Sunday, August 19, 2012

a "balanced" solution

http://andrewsullivan.thedailybeast.com/2012/08/the-meep-meep-moment-on-entitlements.html

The Meep-Meep Moment On Entitlements?

16 Aug 2012 07:24 PM by Chris Bodenner

A reader uses the Ryan pick to evaluate the big picture:

The foundation of a masterful Obama long game to address the budget conflict has probably been laid over the past several months. It would be the resolution to the conflict that was fought to a stalemate in 2010/11 between the White House and congressional Republicans, but it really has roots going back 30 years.

In broad strokes, the issue is that Americans want more government than they are willing to pay for, but they have been shielded from this truth over the years for the sake of political expediency. A well-maintained playing field with equitable rules that offers the promise of success for those who can achieve it and the reassurance that those that stumble won't be left to die in the street. Our basic, tacit, social contract. Even at our current heights of anti-government furor, calls to cut these government functions - which account for the overwhelming majority of the federal budget - are deeply unpopular.

The only thing as unpopular as reducing those benefits is paying taxes to fund them. So over the past several decades the Republicans have skillfully played this dynamic to their favor with a simple formula: Advocate tax cuts at all times, make noise about wasteful spending and cut small items with limited appeal (or appeal only to the unpowerful), and never touch (and in fact add to) spending on popular big-ticket items like defense and entitlements. Oh and, of course, obscure all this with constant, distracting, engagement in the culture wars. The fruits of this strategy, unsurprisingly, are record low taxes, increasing spending, and exploding debt.

The solution is as simple as it is unpopular: raise more tax revenue and reduce spending. That is what Simpson-Bowles propose, that is what the Obama-Boehner "Grand Bargain" would have done, and remarkably it is what the public at large prefers when directly polled - a "balanced" solution.

Simpson-Bowles is reverently regarded by high-information voters as a serious piece of work and it surely is, but denouncing Obama for not embracing it willfully ignores the political realities of the time. It was not approved by its own committee because of liberal squeamishness about entitlement reform and en bloc opposition by Ryan and Republicans to one cent in increased revenue. On the floor of the House it mustered 38 votes. What about our experiences in Congress since 2010 suggest that President Obama embracing this plan would encourage Republicans to do the same?

The GOP establishment is, for the most part, still trying to play from its standard playbook which is to sell tax cuts, keep talk of spending cuts vague, and count on voters to assume none of the cuts would really affect them, just the "undeserving." Even when confronted with specific GOP policy proposals many voters simply dismiss out of hand that a politician would actually do any of that.

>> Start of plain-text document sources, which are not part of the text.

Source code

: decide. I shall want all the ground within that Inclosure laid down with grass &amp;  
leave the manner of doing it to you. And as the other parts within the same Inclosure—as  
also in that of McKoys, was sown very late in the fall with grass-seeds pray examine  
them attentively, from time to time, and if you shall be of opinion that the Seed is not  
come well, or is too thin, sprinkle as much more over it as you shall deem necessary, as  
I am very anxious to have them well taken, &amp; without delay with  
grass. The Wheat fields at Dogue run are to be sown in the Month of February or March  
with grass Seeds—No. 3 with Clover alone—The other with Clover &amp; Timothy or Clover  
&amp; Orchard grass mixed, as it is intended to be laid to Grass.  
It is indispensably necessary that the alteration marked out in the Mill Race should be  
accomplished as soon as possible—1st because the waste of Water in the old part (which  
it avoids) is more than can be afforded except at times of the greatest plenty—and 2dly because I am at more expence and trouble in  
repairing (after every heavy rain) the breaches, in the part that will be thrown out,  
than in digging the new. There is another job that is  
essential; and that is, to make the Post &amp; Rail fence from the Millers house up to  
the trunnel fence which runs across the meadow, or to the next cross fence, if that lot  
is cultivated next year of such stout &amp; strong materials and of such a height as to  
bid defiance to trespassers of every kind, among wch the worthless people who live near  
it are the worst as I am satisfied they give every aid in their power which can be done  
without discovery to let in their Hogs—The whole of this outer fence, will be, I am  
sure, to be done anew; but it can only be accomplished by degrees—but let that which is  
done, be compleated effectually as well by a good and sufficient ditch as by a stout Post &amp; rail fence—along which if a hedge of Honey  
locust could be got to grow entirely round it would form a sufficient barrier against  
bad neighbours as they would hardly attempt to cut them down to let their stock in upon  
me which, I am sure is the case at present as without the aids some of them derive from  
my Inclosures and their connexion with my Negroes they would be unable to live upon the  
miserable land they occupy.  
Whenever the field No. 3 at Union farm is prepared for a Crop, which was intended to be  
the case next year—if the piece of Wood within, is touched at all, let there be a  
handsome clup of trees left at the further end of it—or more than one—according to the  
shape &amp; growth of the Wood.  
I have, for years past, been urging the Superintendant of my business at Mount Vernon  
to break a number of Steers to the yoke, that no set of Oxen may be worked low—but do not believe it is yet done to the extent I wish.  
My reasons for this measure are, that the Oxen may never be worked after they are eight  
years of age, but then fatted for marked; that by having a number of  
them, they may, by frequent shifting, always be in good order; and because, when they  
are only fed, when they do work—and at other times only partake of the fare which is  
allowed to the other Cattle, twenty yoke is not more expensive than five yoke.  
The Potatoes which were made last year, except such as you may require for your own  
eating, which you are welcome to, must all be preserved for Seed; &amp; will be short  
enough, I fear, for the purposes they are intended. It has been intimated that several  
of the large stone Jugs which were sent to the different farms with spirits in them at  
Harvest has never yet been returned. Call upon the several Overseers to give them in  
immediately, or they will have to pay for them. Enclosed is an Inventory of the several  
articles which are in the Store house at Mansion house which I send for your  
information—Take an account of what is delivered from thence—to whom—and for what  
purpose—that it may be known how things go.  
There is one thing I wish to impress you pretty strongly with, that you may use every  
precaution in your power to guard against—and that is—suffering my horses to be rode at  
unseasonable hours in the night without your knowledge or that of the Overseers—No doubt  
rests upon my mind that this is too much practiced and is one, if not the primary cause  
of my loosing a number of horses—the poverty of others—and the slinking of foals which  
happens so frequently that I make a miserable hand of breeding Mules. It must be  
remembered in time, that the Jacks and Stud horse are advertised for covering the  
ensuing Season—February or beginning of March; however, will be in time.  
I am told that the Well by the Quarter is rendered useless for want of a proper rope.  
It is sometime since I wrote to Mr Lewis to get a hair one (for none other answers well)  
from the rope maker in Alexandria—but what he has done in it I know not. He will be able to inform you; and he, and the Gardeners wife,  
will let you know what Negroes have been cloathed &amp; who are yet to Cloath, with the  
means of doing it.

That's the formula Romney has used to this point and compared to the specific, painful, realities of a Simpson-Bowles style plan it would win hands-down. You rail on taxes and regulations and demagogue the benefit cuts in your opponent's plan. Then you keep the tax cuts, soft pedal the spending reductions, throw the difference on the deficit, and start picking drapes for the Lincoln bedroom. In fact, the only way you win running on increasing taxes and reforming entitlements is to run it head to head as a choice between your plan and a much more noxious option.

Enter Paul Ryan.

I don't think Chicago ever thought they would be so lucky as to run against the man himself, but they've been trying to hang his toxic budget around the GOP nominee's neck all cycle. That's because Ryan and his acolytes are true believers of a radical small government philosophy. While the GOP establishment knows that tax cuts and deficit spending are what win elections, Ryan thinks he can sell people on huge reductions in services in exchange for tax cuts that mostly benefit the wealthy. The polling suggests he is very wrong.

The Obama campaign's principle strategy to this point has been to prevent a referendum election on the state of the economy and turn it into a choice between a balanced, conservative, approach that maintains the basic structure of federal spending and a more radical GOP plan to restructure our social contract to accommodate their tax preferences.

Rather than try to avoid or obfuscate this choice, Romney chose to turn into the fire. It is a gutsy call that deserves respect in the nanosecond before he categorically denies neither he nor Paul meant or even said any of the things they have ever said.

But now is the time for Obama to show courage as well. He has avoided the referendum election, he has made it a choice election, and it's a debate over starkly different policies that polling suggests he could win handily. If he is the President so many of us believe we elected, now is the time he proves it by laying out a competing vision - dare I dream of short-term stimulus, rehiring state workers, and recovery followed by long-term deficit reduction in the mold of Simpson-Bowles? He then heads into his second term with a clear electoral mandate to break our current stalemate and cement his first term achievements before they are smothered in the crib.

Now that would be worthy of a meep meep, no?